ГЛАВА XL — О ТОМ, ЧТО ВКУС К ДОБРУ И ЗЛУ В ЗНАЧИТЕЛЬНОЙ МЕРЕ ЗАВИСИТ ОТ МНЕНИЯ, КОТОРОЕ МЫ О НИХ ИМЕЕМ

Люди (говорит древнегреческое изречение) — [Руководство Эпиктета, гл. 10.] — мучаются мнениями, которые они имеют о вещах, а не самими вещами. Это была бы великая победа, одержанная для облегчения нашего жалкого человеческого состояния, если бы это положение можно было установить как верное и истинное во всем. Ибо если зло не имеет доступа к нам иначе, как через суждение, которое мы сами о нем выносим, то кажется, что в нашей власти презирать его или обращать во благо. Если вещи отдаются на нашу милость, почему мы не преобразуем и не приспосабливаем их к своей выгоде? Если то, что мы называем злом и мучением, само по себе не является ни злом, ни мучением, а лишь наша фантазия придает ему это качество, то в наших силах изменить его, и, будучи в нашем выборе, если нет над нами принуждения, мы, безусловно, должны быть очень странными глупцами, чтобы браться за оружие на той стороне, которая наиболее оскорбительна для нас, и придавать болезни, нужде и презрению горький и тошнотворный вкус, если в нашей власти придать им приятный вкус, и если, судьба просто предоставляет материю, а нам остается придать ей форму. Теперь, что то, что мы называем злом, не является таковым само по себе, или, по крайней мере, до той степени, которую мы создаем, и что от нас зависит придать ему другой вкус и окраску (ибо все сводится к одному), давайте рассмотрим, как это можно поддерживать.

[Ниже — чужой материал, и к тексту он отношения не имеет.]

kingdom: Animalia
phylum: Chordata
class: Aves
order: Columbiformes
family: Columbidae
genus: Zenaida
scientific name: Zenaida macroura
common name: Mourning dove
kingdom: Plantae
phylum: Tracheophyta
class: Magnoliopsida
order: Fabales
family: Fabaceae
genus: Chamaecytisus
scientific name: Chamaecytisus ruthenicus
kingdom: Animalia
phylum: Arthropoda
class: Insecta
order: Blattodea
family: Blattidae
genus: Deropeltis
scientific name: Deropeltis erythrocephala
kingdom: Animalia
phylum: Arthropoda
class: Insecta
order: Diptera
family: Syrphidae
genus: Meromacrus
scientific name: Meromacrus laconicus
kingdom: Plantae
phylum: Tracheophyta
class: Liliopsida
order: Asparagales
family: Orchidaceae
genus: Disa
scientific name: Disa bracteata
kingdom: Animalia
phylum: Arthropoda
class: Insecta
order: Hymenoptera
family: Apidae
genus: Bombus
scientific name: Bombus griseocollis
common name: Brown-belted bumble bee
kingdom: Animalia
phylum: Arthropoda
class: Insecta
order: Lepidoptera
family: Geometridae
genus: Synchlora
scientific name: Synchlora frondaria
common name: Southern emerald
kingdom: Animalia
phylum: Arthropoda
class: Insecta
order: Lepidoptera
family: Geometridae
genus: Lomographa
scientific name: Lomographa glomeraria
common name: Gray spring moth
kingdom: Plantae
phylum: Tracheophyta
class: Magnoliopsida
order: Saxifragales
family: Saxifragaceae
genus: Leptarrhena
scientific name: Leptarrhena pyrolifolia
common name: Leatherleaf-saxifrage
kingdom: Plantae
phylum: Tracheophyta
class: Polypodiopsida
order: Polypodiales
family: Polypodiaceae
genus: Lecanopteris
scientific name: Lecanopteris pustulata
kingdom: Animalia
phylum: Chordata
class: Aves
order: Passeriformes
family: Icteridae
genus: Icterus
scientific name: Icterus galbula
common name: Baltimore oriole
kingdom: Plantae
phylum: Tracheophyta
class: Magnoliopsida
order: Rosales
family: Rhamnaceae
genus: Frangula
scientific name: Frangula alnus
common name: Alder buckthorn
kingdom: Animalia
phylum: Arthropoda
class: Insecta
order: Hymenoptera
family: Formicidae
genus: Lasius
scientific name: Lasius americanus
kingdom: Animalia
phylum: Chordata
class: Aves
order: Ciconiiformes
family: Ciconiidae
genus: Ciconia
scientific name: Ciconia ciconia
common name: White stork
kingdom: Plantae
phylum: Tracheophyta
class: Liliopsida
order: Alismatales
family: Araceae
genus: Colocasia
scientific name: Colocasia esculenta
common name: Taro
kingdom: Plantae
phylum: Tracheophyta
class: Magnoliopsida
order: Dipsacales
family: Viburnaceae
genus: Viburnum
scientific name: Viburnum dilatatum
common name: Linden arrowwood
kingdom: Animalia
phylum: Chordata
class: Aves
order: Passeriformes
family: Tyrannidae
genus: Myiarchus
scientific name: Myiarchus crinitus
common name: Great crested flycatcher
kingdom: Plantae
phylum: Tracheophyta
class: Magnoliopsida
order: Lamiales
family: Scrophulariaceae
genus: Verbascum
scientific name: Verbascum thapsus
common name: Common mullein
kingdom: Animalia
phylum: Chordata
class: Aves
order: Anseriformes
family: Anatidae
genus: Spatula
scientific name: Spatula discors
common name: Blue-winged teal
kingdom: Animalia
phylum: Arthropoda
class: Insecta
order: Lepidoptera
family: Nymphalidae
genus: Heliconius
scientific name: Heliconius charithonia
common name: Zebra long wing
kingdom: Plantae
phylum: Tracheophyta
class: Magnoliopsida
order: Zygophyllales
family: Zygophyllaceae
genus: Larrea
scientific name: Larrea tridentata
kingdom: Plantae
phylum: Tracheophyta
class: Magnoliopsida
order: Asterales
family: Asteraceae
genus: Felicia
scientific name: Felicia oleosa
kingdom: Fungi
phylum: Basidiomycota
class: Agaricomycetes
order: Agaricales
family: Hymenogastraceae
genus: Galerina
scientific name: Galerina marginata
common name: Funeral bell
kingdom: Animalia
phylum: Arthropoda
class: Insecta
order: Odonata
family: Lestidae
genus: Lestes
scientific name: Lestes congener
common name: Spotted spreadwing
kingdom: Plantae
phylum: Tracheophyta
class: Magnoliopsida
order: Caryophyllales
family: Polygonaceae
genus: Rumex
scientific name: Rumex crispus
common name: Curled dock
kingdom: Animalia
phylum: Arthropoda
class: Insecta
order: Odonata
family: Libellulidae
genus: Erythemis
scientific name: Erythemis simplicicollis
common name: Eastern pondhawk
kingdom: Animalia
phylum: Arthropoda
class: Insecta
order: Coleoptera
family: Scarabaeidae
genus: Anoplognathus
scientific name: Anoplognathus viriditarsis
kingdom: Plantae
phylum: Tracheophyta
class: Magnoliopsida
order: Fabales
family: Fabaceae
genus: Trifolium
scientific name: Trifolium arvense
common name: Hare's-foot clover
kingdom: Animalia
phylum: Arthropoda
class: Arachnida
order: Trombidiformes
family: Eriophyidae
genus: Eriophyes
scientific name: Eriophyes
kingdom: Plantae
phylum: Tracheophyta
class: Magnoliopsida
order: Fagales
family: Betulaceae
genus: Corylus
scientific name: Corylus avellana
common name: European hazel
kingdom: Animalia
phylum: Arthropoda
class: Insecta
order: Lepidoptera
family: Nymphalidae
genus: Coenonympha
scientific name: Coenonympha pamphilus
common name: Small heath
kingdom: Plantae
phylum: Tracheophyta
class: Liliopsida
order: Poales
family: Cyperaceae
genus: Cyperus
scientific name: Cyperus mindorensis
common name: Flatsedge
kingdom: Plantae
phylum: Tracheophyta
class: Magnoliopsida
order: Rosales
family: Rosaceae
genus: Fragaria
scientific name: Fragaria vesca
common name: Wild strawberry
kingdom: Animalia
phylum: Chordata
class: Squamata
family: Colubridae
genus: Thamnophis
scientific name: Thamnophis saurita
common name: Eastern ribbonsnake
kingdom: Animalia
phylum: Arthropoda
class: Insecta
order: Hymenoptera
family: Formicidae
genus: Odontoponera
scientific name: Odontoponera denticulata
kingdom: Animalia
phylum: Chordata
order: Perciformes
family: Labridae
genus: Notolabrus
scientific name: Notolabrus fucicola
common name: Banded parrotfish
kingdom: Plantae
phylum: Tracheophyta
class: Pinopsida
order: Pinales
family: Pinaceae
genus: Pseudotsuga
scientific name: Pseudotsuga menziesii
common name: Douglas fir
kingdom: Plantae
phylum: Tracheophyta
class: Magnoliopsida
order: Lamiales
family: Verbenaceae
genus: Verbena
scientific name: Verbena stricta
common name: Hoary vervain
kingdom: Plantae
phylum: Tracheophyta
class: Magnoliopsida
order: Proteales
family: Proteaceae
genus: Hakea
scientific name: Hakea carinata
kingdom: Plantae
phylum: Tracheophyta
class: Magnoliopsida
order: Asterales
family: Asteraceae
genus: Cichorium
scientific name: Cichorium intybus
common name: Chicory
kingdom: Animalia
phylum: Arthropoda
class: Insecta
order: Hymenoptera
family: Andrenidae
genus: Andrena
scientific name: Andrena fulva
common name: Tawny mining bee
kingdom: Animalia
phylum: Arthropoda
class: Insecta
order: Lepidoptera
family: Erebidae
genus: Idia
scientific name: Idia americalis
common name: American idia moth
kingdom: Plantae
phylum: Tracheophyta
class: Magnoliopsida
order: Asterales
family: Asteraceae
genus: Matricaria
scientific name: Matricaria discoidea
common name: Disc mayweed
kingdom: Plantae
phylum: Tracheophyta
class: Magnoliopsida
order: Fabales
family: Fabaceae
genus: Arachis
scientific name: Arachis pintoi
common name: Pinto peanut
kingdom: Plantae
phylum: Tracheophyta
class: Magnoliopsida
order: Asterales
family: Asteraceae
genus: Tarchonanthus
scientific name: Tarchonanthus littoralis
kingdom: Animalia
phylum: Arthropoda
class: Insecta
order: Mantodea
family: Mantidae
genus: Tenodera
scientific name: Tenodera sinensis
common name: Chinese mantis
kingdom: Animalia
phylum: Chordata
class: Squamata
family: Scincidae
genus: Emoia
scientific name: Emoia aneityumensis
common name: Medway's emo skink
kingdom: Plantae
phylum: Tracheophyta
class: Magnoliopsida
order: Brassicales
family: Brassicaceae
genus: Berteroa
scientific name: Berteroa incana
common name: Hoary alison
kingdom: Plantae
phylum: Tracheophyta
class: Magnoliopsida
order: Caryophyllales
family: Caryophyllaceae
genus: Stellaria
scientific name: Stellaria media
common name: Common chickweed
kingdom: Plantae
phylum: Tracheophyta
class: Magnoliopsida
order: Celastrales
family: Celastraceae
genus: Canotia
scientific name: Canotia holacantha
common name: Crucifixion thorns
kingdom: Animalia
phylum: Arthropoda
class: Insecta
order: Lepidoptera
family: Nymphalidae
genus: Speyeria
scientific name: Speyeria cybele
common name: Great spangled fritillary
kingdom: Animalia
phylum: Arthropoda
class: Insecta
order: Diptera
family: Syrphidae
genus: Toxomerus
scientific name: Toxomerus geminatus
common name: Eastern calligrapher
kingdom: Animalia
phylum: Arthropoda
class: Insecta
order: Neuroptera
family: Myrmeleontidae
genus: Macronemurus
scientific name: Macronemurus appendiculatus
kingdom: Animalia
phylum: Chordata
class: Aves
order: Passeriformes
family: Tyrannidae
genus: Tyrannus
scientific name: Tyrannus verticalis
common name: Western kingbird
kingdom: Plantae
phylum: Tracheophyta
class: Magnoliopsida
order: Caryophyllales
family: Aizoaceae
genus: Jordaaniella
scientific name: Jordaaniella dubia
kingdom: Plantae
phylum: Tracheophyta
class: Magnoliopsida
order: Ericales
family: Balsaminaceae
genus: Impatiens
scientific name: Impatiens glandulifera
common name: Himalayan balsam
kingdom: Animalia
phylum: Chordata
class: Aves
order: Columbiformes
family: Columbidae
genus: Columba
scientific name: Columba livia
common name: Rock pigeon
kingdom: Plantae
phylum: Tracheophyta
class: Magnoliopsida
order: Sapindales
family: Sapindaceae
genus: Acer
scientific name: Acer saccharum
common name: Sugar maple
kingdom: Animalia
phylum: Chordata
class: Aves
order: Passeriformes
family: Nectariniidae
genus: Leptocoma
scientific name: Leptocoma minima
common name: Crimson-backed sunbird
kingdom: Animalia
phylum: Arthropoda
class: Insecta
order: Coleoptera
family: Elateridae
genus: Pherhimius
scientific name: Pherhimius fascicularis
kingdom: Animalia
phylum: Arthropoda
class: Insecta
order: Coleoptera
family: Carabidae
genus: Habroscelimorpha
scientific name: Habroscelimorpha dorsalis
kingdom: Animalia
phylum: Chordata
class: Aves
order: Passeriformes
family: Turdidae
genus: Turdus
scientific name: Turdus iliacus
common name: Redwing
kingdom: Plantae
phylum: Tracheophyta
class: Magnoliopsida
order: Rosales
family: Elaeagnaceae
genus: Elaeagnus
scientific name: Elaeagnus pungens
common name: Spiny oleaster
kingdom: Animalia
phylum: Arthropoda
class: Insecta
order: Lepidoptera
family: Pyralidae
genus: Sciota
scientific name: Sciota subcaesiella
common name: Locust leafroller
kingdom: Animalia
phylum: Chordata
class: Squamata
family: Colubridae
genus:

Если бы первоначальное бытие тех вещей, которых мы боимся, имело силу поселиться в нас своей собственной властью, оно поселялось бы одинаково и подобным образом во всех; ибо люди все одного рода и, за исключением больших и меньших пропорций, все снабжены одними и теми же утварью и инструментами, чтобы постигать и судить; но разнообразие мнений, которые мы имеем об этих вещах, ясно свидетельствует, что они входят в нас только через композицию; один человек, возможно, допускает их в их истинном бытии, но тысяча других придают им новое и противоположное бытие в себе. Мы считаем смерть, бедность и боль своими главными врагами; теперь, эту смерть, которую некоторые считают самой страшной из всех страшных вещей, кто не знает, что другие называют ее единственной надежной гаванью от бурь и штормов жизни, высшим благом природы, единственной опорой свободы и общим и быстрым лекарством от всех зол? И как одни ждут ее со страхом и трепетом, другие переносят ее с большей легкостью, чем жизнь. Тот жалуется на ее легкость:

“Mors! utinam pavidos vitae subducere nolles. Sed virtus te sola daret!” [“О смерть! если бы ты не хотела избавлять трусов от жизни. Но пусть только доблесть платит тебе дань!” — Лукан, IV. 580.]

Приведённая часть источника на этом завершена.